• Problem to solve:
Filter the listing below down to the lines with the word "format" and copy those.
Top of Dataset
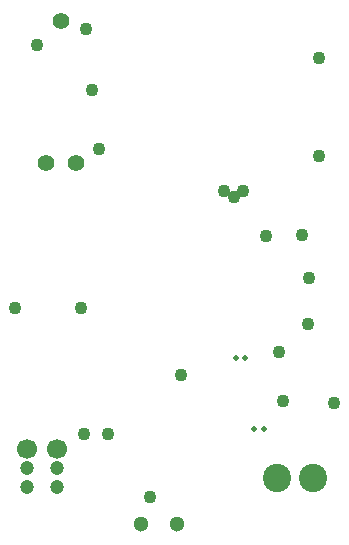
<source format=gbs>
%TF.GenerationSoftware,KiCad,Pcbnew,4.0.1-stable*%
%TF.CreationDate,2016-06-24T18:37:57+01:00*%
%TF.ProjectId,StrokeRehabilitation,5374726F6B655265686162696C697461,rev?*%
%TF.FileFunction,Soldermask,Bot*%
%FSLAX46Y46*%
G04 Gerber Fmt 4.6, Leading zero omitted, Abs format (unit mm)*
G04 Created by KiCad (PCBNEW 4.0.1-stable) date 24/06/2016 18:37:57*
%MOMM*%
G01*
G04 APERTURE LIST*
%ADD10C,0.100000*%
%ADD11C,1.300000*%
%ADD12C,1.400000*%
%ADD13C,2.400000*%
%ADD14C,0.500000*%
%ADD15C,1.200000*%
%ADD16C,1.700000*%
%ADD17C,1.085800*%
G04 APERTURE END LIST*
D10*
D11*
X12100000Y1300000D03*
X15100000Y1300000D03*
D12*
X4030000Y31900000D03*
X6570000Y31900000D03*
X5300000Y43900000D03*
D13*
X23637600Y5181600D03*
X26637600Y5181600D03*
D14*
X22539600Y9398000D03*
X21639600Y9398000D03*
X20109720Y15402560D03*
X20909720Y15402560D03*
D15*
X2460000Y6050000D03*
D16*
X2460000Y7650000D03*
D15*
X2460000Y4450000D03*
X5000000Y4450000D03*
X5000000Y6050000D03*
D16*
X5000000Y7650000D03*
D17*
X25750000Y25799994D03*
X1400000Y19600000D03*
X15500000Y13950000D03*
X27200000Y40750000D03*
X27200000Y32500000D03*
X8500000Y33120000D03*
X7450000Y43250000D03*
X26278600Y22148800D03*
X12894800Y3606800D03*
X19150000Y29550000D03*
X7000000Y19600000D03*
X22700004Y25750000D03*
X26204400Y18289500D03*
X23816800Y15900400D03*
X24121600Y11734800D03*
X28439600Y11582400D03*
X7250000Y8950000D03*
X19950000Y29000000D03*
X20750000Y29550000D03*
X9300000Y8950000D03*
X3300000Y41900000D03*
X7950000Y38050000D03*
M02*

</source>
Bottom of Dataset
Top of Dataset
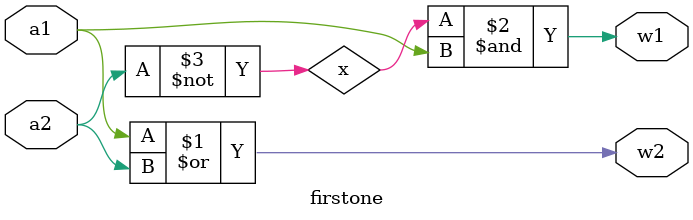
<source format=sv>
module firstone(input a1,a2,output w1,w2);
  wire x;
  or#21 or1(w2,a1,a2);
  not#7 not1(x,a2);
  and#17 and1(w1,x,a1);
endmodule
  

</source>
Bottom of Dataset
• Reply to the task:
<source format=gbs>
G04 Gerber Fmt 4.6, Leading zero omitted, Abs format (unit mm)*
<source format=sv>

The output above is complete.